*Document extract*
It is true that I feel like as soon as you can take your head of the fire pits and, like, the crazy stuff happening and you can actually take a step back and think, that's when you really move your company forward. That's when creativity comes in. That's when you place that call to a large partner, build a relationship that ends up a year later, like, a lot of contract, things like that. So when I had a management team and I could take a step back from the daily tasks, that's when the company grew. It's also when I was able to start SendVoice.

Hervé:

So I I guess the prediction is with the work you're doing now, like, clearly had that vision's gonna grow a lot then later on of the the new business development and new pieces that you put in place, I guess.

Fortunat:

Yeah. I think I think and I hope that's true. I will say that we don't measure our business success exclusively through how much we grow. I think that's a fool's errand. And especially for an employee owned company and for a B Corp, we try to measure our impact in a variety of ways.

Fortunat:

We would much rather get better than get bigger if we have to choose between the two. You know, there there are reasons to want to get bigger, not the least of which is that the world needs an awful lot of the things that we do, but not at the expense of of getting better because we have we also have a lot better to get at all the things we do.

Hervé:

Thank you for rectifying that. So that brings me to the next question about what do you think is happening in the solar industry? If you you had I think sometimes you think about it when you took a step back and now you're back in the game there. Like, what do you think is happening? What are some major trends you you see?

Fortunat:

Yeah. I mean, you know, we're recording in September 2025. And, obviously, the solar energy has just had sort of major disruption when it comes to federal policy. Right? And so everybody's trying to react to that and figure out what that means for their businesses and for the industry in general.

Fortunat:

It's also worth sort of backing up half a step and remembering that the solutions we provide for homeowners, for businesses, utilities, if that's if you work in that scale, are more necessary now than ever. And so though it feels like we went from having a pretty strong federal policy tailwinds a year, eighteen months ago to now. Not just headwinds, but really kind of like a level of deliberate chaos and insanity in terms of both trade policy and energy policy. It hasn't changed the fundamentals. The fundamentals are the sun comes up every day and washes the earth in free energy, and and our ability to harvest that energy is incredibly important if we wanna stay living on this planet.

Fortunat:

Right? That we are 6,000,000,000 people going going towards 10,000,000,000 people, and we cannot combust our way to prosperity. You can't have 10,000,000,000 people dumping the waste of their energy use into a closed atmosphere and expect to have a planet that any of us want to live on. And so the need for the work that we do is bigger than ever. And so it's easy to sort of get really overwhelmed by the near term policy stuff because we have to react to it because we need to stay in business and we need to continue to serve customers.

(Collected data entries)

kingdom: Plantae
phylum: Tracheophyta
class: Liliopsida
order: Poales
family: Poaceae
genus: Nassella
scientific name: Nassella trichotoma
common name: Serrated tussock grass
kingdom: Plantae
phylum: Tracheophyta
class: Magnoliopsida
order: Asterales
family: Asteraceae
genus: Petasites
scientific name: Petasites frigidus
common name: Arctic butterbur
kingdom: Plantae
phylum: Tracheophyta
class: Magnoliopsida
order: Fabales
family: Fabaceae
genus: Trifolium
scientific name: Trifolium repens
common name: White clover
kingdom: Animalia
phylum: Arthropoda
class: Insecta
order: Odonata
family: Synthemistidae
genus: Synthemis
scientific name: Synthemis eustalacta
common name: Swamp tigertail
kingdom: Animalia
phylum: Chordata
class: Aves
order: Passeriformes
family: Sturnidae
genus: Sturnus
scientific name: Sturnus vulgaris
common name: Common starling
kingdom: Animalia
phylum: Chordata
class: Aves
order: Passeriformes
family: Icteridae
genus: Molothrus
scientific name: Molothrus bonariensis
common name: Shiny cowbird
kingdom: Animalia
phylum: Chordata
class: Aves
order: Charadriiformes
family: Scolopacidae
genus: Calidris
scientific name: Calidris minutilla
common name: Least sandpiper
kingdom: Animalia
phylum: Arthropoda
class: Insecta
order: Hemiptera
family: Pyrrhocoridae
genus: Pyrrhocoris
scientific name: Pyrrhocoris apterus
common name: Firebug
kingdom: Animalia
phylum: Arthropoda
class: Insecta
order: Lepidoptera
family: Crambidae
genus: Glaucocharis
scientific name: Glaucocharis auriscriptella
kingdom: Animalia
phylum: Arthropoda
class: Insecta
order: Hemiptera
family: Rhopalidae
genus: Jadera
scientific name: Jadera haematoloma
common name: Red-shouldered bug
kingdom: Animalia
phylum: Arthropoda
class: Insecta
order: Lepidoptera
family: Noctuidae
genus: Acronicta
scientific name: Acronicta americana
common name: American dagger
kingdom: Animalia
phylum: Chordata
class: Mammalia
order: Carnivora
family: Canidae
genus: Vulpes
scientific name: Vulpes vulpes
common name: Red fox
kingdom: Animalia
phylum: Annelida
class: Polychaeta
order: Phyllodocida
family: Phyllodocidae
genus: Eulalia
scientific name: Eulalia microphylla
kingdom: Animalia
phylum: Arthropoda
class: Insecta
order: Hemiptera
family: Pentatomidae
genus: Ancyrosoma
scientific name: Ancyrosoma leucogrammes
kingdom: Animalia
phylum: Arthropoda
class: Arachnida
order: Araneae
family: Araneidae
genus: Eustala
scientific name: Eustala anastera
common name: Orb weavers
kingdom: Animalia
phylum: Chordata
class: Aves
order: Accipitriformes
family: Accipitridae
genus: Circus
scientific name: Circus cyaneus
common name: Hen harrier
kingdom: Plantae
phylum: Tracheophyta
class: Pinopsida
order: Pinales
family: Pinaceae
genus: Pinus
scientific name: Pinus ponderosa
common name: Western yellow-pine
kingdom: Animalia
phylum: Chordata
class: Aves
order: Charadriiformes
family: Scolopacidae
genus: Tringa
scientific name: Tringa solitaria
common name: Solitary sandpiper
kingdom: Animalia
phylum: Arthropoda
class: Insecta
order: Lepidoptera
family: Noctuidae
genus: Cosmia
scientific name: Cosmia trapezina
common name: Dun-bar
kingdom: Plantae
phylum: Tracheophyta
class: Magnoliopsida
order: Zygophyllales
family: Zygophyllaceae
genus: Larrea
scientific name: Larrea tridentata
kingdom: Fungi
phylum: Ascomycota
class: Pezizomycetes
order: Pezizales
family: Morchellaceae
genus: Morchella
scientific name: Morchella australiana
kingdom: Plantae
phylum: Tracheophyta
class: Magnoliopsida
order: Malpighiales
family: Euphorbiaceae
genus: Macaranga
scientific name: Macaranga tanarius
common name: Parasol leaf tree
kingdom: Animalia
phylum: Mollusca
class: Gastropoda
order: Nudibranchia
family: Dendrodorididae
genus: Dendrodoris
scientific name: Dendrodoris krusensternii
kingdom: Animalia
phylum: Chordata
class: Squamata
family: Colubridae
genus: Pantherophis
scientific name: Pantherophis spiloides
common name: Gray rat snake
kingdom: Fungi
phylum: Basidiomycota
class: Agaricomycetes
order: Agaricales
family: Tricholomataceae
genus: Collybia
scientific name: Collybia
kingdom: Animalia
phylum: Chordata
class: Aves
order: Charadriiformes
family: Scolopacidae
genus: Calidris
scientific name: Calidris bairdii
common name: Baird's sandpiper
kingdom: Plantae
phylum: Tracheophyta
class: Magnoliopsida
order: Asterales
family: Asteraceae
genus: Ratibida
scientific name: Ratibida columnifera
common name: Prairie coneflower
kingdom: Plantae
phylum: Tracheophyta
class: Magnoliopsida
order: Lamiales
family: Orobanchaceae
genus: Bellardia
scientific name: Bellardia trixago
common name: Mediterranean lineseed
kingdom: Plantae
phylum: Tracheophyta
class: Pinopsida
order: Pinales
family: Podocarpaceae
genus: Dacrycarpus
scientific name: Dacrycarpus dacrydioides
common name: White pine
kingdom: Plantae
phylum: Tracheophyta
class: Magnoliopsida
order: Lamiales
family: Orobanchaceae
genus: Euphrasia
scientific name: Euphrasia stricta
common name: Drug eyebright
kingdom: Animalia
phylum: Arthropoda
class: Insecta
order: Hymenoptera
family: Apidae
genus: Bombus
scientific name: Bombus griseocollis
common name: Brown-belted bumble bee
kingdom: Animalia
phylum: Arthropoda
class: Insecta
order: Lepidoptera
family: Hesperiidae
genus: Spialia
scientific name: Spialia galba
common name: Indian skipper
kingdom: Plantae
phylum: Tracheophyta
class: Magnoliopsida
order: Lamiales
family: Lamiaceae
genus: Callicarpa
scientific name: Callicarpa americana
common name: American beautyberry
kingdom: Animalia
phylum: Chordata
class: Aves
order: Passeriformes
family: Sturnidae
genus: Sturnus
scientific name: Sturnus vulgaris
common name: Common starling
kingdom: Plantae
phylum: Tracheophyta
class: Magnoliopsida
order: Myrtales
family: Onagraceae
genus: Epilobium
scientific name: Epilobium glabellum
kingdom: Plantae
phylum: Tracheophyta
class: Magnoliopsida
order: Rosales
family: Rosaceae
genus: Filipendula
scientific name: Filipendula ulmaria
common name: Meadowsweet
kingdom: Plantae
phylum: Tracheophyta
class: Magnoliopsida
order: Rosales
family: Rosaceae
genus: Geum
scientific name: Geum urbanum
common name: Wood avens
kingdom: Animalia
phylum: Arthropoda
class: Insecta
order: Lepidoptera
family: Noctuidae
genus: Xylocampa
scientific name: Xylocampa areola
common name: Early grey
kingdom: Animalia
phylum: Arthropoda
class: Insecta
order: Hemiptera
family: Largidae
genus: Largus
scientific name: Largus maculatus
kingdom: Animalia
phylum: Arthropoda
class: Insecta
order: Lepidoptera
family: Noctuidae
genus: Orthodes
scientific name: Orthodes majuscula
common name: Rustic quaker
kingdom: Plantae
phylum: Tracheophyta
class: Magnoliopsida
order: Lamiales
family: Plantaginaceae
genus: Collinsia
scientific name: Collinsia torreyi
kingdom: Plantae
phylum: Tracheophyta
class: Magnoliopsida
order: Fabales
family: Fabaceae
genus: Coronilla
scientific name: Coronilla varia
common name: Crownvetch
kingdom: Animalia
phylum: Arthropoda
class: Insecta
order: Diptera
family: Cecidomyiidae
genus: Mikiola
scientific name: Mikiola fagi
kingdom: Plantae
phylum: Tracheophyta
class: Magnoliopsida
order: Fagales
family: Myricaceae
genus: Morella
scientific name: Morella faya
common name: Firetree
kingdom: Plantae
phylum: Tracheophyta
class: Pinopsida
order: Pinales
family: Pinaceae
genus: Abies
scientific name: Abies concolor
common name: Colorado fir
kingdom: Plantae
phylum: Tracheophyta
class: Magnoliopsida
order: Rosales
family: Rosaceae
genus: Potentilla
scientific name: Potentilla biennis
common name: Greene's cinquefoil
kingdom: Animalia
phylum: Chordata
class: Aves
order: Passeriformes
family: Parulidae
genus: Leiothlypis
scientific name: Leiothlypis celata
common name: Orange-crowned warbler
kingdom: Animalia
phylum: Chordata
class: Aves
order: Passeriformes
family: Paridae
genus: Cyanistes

*Brief*
According to Fortunat in the interview, why is the need for the company's work bigger than ever? Answer in one to three sentences.

*Task output*
The world is going from 6,000,000,000 people toward 10,000,000,000, and people cannot combust their way to prosperity. If 10,000,000,000 people dump the waste of their energy use into a closed atmosphere, no one will have a planet they want to live on. Harvesting the free energy the sun provides every day is therefore incredibly important if people want to stay living on this planet.